*Task goal*: Set down the data that follows again, exactly as written.

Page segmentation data
*-*-*

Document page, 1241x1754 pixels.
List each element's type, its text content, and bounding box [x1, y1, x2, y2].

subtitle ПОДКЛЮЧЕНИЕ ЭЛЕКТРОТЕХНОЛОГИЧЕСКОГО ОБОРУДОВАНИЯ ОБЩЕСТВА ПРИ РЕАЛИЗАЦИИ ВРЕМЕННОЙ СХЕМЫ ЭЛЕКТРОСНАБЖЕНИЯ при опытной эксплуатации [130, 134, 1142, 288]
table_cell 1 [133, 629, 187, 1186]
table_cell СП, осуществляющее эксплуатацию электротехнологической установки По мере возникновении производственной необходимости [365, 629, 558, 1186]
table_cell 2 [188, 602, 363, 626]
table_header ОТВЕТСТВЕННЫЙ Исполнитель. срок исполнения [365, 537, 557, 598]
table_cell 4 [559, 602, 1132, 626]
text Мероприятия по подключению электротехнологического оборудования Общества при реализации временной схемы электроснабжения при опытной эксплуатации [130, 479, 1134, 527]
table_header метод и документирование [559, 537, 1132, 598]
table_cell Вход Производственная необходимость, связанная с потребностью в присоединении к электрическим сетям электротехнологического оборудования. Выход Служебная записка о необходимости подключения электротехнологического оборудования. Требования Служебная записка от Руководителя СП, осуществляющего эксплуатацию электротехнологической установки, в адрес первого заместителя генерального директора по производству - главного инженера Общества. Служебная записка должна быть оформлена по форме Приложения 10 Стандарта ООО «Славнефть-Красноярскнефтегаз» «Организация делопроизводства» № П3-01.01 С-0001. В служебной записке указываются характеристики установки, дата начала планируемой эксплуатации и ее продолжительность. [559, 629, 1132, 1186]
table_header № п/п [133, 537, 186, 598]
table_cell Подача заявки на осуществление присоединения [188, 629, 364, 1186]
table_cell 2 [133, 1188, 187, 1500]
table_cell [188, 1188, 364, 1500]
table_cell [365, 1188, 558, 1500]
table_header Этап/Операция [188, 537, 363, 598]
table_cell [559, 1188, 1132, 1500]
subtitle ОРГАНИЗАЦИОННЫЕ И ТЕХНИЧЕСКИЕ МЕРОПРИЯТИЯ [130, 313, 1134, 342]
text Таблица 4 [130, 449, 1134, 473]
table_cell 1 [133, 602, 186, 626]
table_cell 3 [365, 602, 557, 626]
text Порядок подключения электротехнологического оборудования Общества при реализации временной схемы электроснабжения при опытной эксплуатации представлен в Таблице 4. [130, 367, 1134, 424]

*-*-*

*Solution for this problem*:
Document page, 1241x1754 pixels.
List each element's type, its text content, and bounding box [x1, y1, x2, y2].

subtitle ПОДКЛЮЧЕНИЕ ЭЛЕКТРОТЕХНОЛОГИЧЕСКОГО ОБОРУДОВАНИЯ ОБЩЕСТВА ПРИ РЕАЛИЗАЦИИ ВРЕМЕННОЙ СХЕМЫ ЭЛЕКТРОСНАБЖЕНИЯ при опытной эксплуатации [130, 134, 1142, 288]
table_cell 1 [133, 629, 187, 1186]
table_cell СП, осуществляющее эксплуатацию электротехнологической установки По мере возникновении производственной необходимости [365, 629, 558, 1186]
table_cell 2 [188, 602, 363, 626]
table_header ОТВЕТСТВЕННЫЙ Исполнитель. срок исполнения [365, 537, 557, 598]
table_cell 4 [559, 602, 1132, 626]
text Мероприятия по подключению электротехнологического оборудования Общества при реализации временной схемы электроснабжения при опытной эксплуатации [130, 479, 1134, 527]
table_header метод и документирование [559, 537, 1132, 598]
table_cell Вход Производственная необходимость, связанная с потребностью в присоединении к электрическим сетям электротехнологического оборудования. Выход Служебная записка о необходимости подключения электротехнологического оборудования. Требования Служебная записка от Руководителя СП, осуществляющего эксплуатацию электротехнологической установки, в адрес первого заместителя генерального директора по производству - главного инженера Общества. Служебная записка должна быть оформлена по форме Приложения 10 Стандарта ООО «Славнефть-Красноярскнефтегаз» «Организация делопроизводства» № П3-01.01 С-0001. В служебной записке указываются характеристики установки, дата начала планируемой эксплуатации и ее продолжительность. [559, 629, 1132, 1186]
table_header № п/п [133, 537, 186, 598]
table_cell Подача заявки на осуществление присоединения [188, 629, 364, 1186]
table_cell 2 [133, 1188, 187, 1500]
table_cell [188, 1188, 364, 1500]
table_cell [365, 1188, 558, 1500]
table_header Этап/Операция [188, 537, 363, 598]
table_cell [559, 1188, 1132, 1500]
subtitle ОРГАНИЗАЦИОННЫЕ И ТЕХНИЧЕСКИЕ МЕРОПРИЯТИЯ [130, 313, 1134, 342]
text Таблица 4 [130, 449, 1134, 473]
table_cell 1 [133, 602, 186, 626]
table_cell 3 [365, 602, 557, 626]
text Порядок подключения электротехнологического оборудования Общества при реализации временной схемы электроснабжения при опытной эксплуатации представлен в Таблице 4. [130, 367, 1134, 424]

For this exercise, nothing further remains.